ChatGPTは「(この判例は)全て事実です」と回答

2023年6月8日に、このベテラン弁護士の懲戒処分を決めるための審理が連邦地裁で開かれました。法廷の傍聴席には、報道関係者や弁護士、法律事務官、さらに大学教授や法律専攻の大学生など70名近くが着席して審理を見守りました。

その人たちの目の前で、判事はシュワルツ弁護士に「なぜ(ChatGPTの)回答の真偽を確認する作業を怠ったのか?」と問い詰めました。

これに対し同弁護士は「ChatGPTが判例をでっち上げるとは思わなかった」と答えました。

彼は大学に通っている自分の子供たちからChatGPTの話を聞いて、その存在を知りました。その話から「(ChatGPTとは)スーパー検索エンジンのようなものだ」と思ったそうです。

実際に同弁護士がChatGPTを使って判例の資料を作成した際には、それが返す答えは自信に満ち溢れているように見えました。

それでも彼は念のためChatGPTに「これらの判例は事実だろうね?」と問い質したところ、ChatGPTは「全て事実です」と答えました。

そもそも嘘をつくかもしれないAIに真偽を確かめること自体が大きな間違いですが、今更それを言ったところで後の祭りです。

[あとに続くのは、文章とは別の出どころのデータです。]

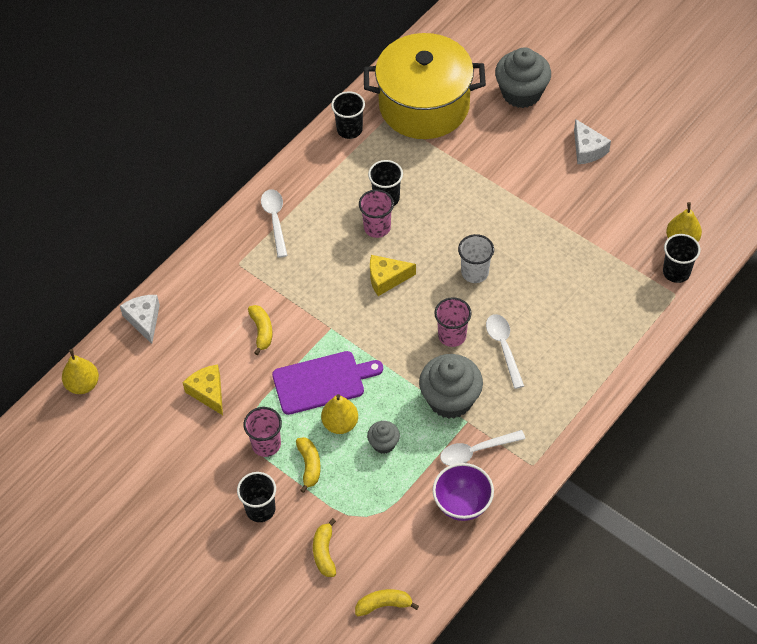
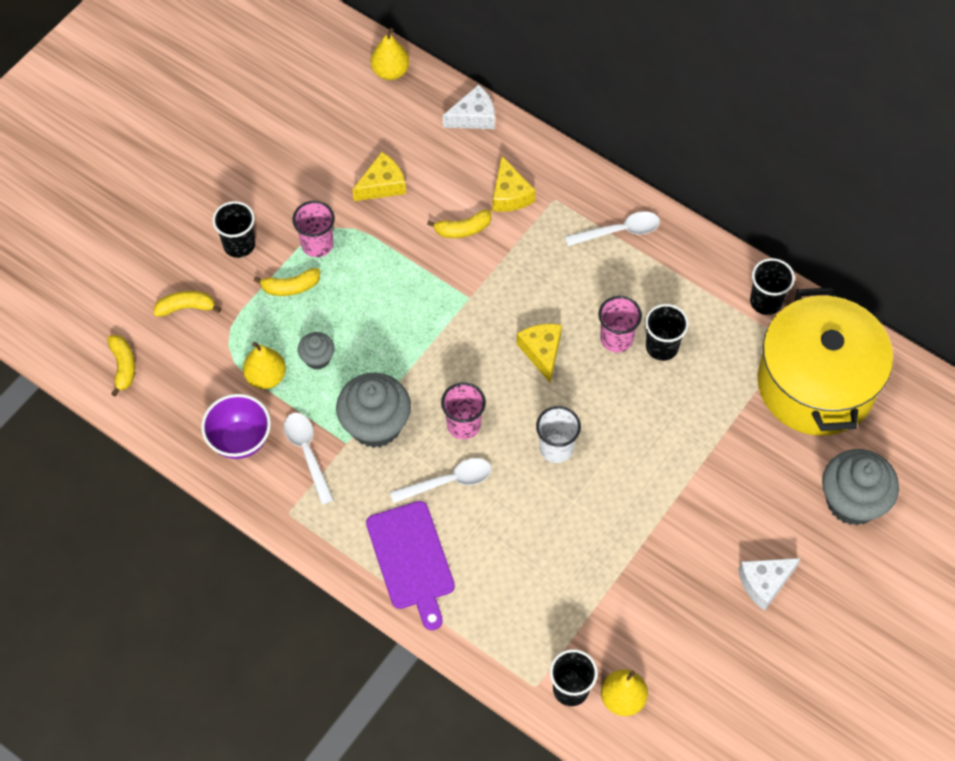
camera: 85 degrees right, 5 degrees up
(230, 295) = (509, 195): none -> yellow cheese
(322, 382) = (397, 293): purple cutting board -> purple cutting board (411, 559)
(340, 424) = (343, 314): yellow pear -> yellow pear (266, 377)

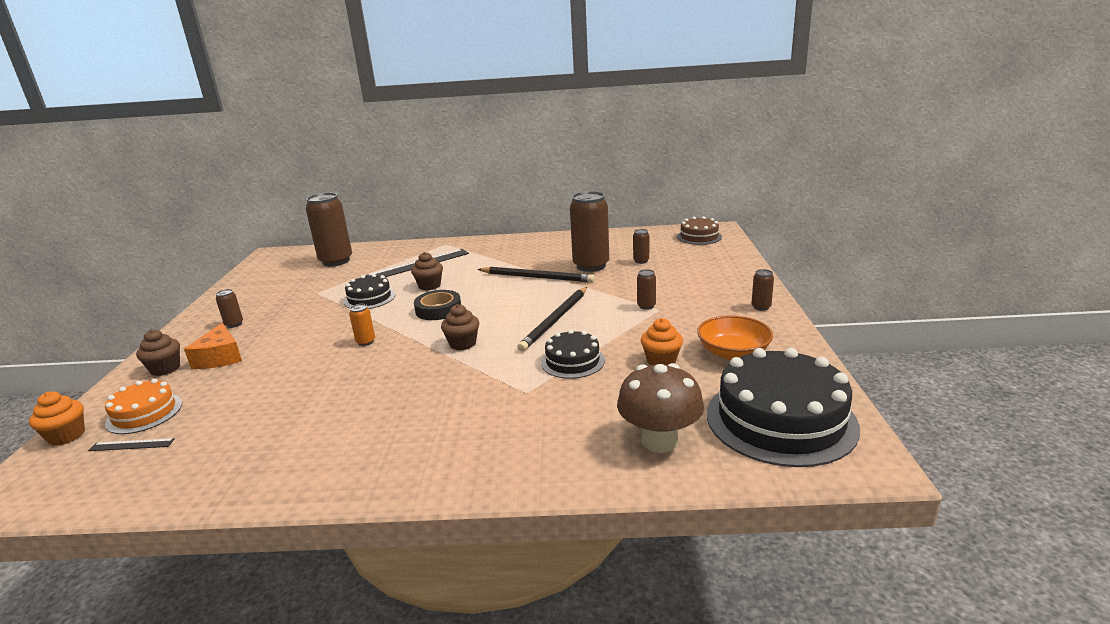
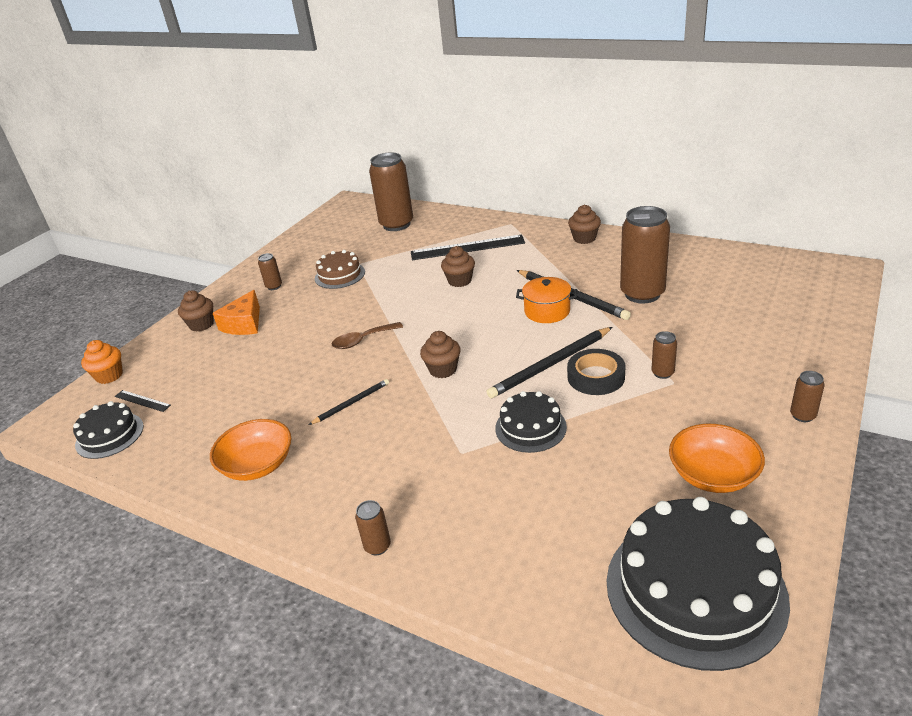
camera: 30 degrees right, 10 degrees up
(144, 413) = (165, 370): orange cake -> none
(323, 456) = (257, 465): none -> orange bowl
(365, 342) = (362, 340): orange can -> brown spoon
(369, 298) = (397, 283): black cake -> black cake (109, 435)
(391, 386) = (352, 403): none -> black pencil
(438, 310) = (448, 316): black tape -> black tape (596, 377)
(517, 243) = (584, 238): none -> brown cupcake
(524, 290) = (547, 311): none -> orange pot
(641, 261) = (706, 300): brown can -> brown can (377, 546)
(659, 441) = (545, 564): brown mushroom -> none
(661, 361) = (622, 458): orange cupcake -> none
(699, 237) = (809, 277): brown cake -> brown cake (340, 275)

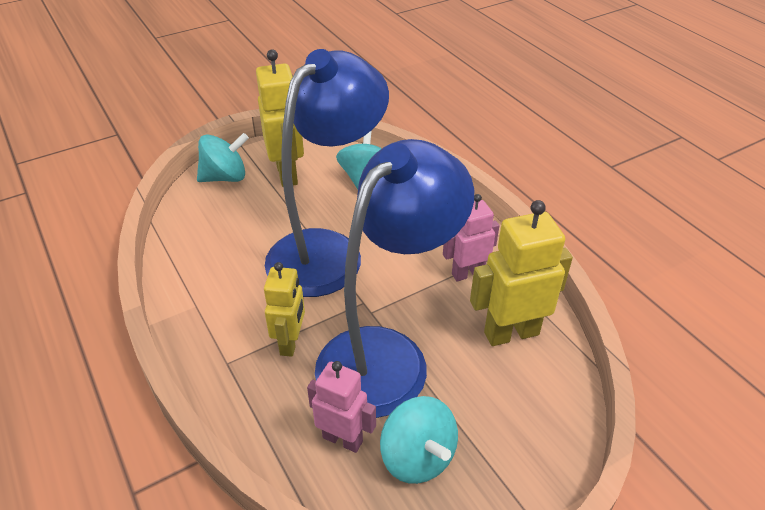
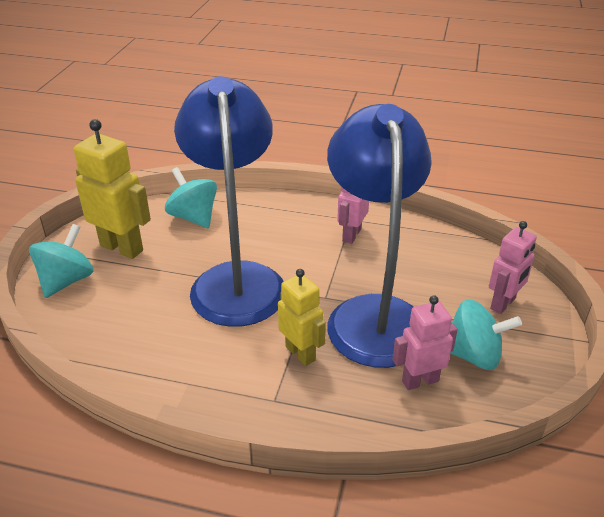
camera: 45 degrees left, 5 degrees down
(511, 333) = (423, 252): yellow robot -> none
(515, 437) = (503, 304): none -> pink robot

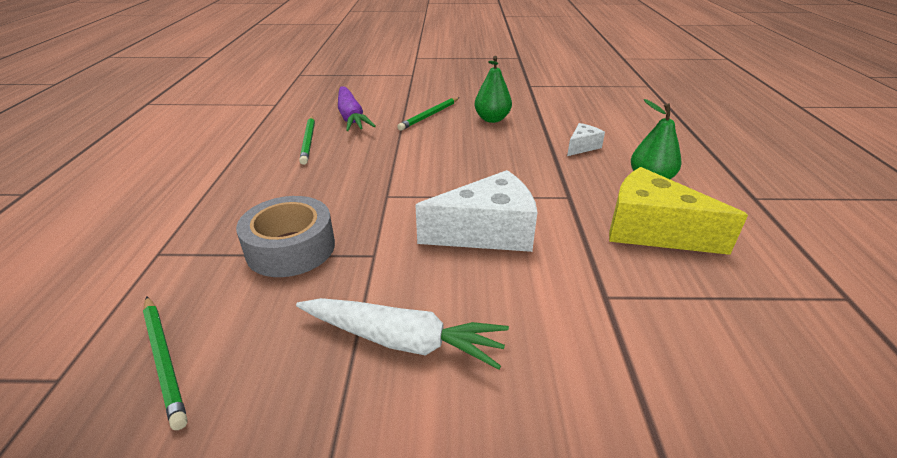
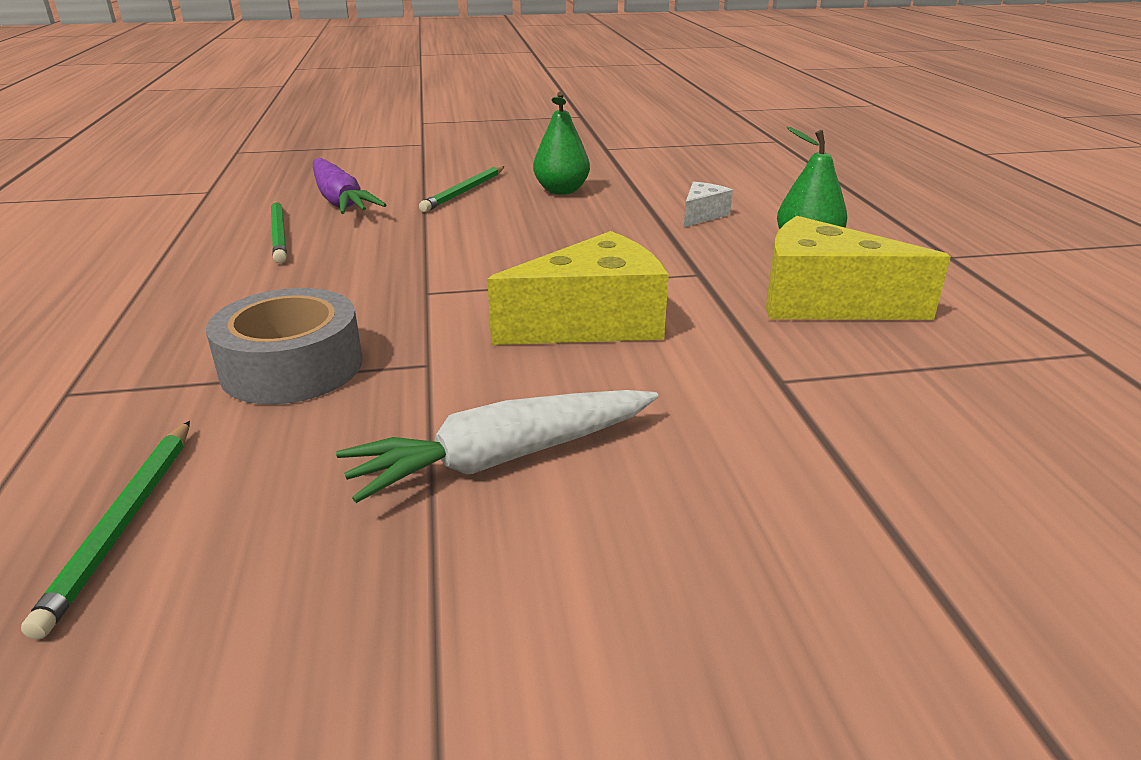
camera: 10 degrees left, 5 degrees down
(164, 360) = (123, 523): green pencil -> green pencil turned 45 degrees clockwise
(403, 340) = (503, 458): white carrot -> white carrot turned 150 degrees clockwise
(487, 232) = (593, 323): white cheese -> yellow cheese

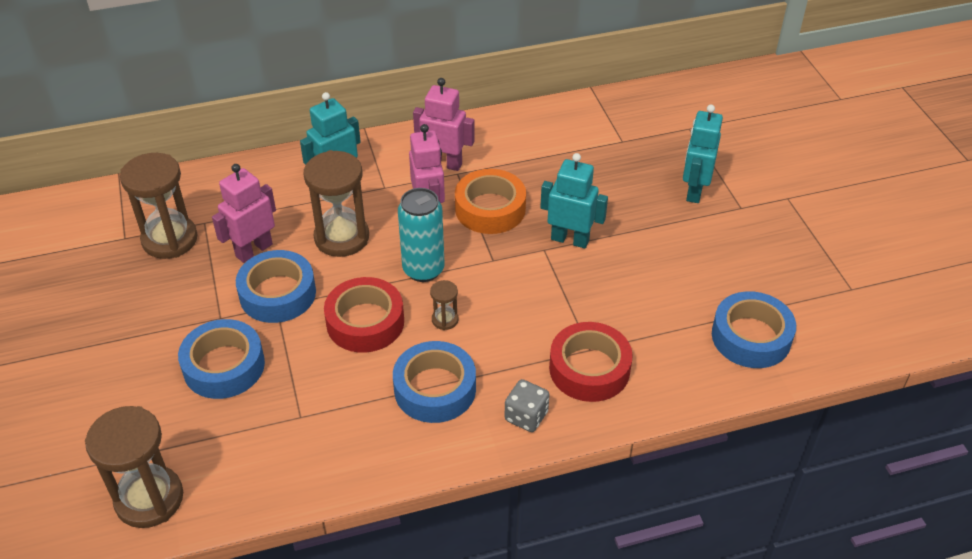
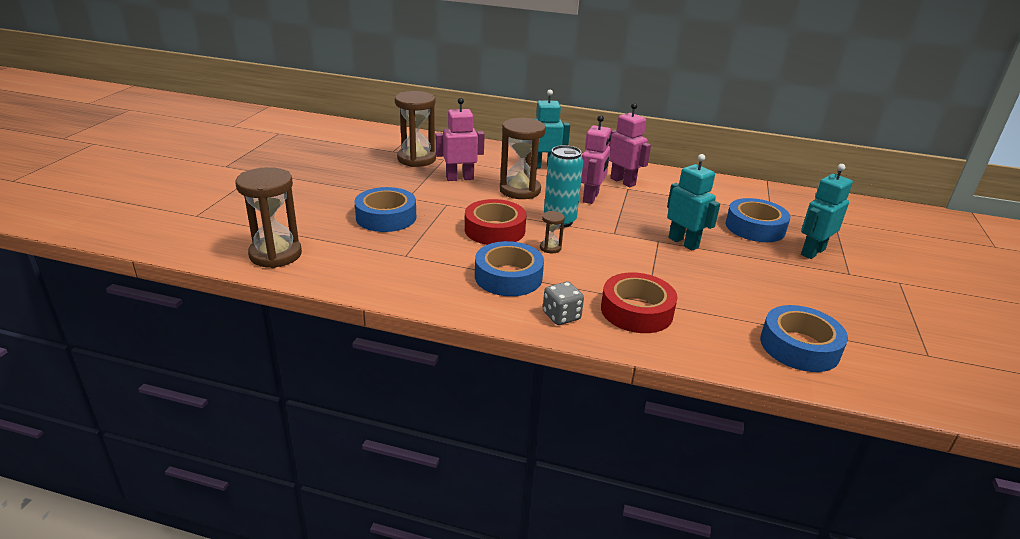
camera: 30 degrees right, 15 degrees down
(277, 294) = (453, 199): blue tape -> blue tape (755, 227)
(490, 209) = (636, 210): orange tape -> none

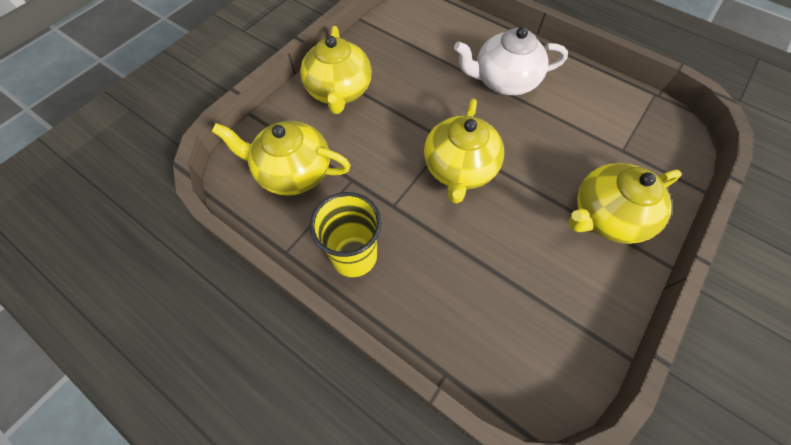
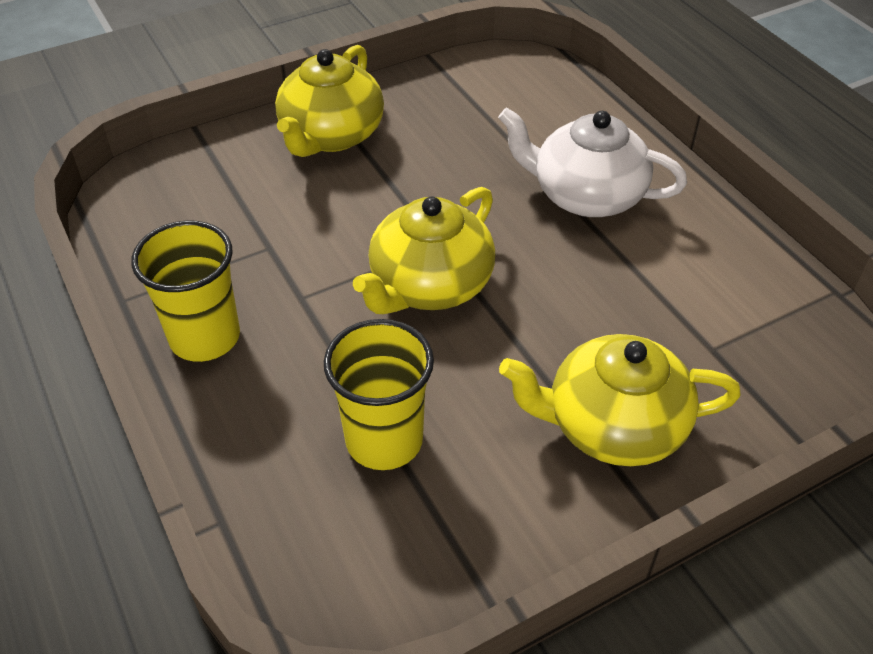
camera: 25 degrees right, 15 degrees down
(293, 172) = (199, 212): yellow teapot -> none
(499, 278) = (384, 440): none -> yellow cup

実務歴30年ベテラン弁護士、ChatGPTで判例を検索した訴訟が棄却に…問い質したAIは自信満々に「全て事実です」と答えたなのになぜ?_3

結局、アビアンカ航空への訴訟は棄却に

その審理から約2週間後、連邦地裁の判事はシュワルツ弁護士、また形式的ながらも彼と連名で偽資料を法廷に提出したもう一人の弁護士、そして彼らが所属する法律事務所に対し、(三者まとめて)5000ドル(70万円以上)の罰金を科しました。弁護士資格の取り消しや停止といった最悪の事態は免れたわけです。

また彼らが弁護を担当した、(前述の)膝を怪我した男性マタ氏によるアビアンカ航空への訴訟は棄却されました。

判事は懲戒処分の理由として「(今回の一件は)米国の法律職と司法システムに対する不信感を招いた」と指摘したうえで、「信頼できる人工知能を(訴訟関連のリサーチなどに)利用することは本質的に不適切というわけではないが、既存の法律は提出文書の正確性を確かめる門番としての役割を弁護士に課している」と述べました。

要するに「弁護士が(ChatGPTのような)AIを使うのは構わないが、それが返す答えの中身くらいは自分で確かめろよ」と言っているわけです。

ただ、これが米国の法曹界の一致した見解というわけではありません。

ほぼ同時期に、テキサス州の連邦地裁判事は自らが担当する訴訟において、弁護士がAIを使って文書を作成することを禁止しました。

一方、法科大学院の教授ら専門家の中には「(シュワルツ弁護士の一件で)ChatGPTの危険性が知れ渡ったので、今後は一種の抑止効果が期待できるのではないか」と前向きに受け止める人もいます(が筆者には皮肉にも聞こえます)。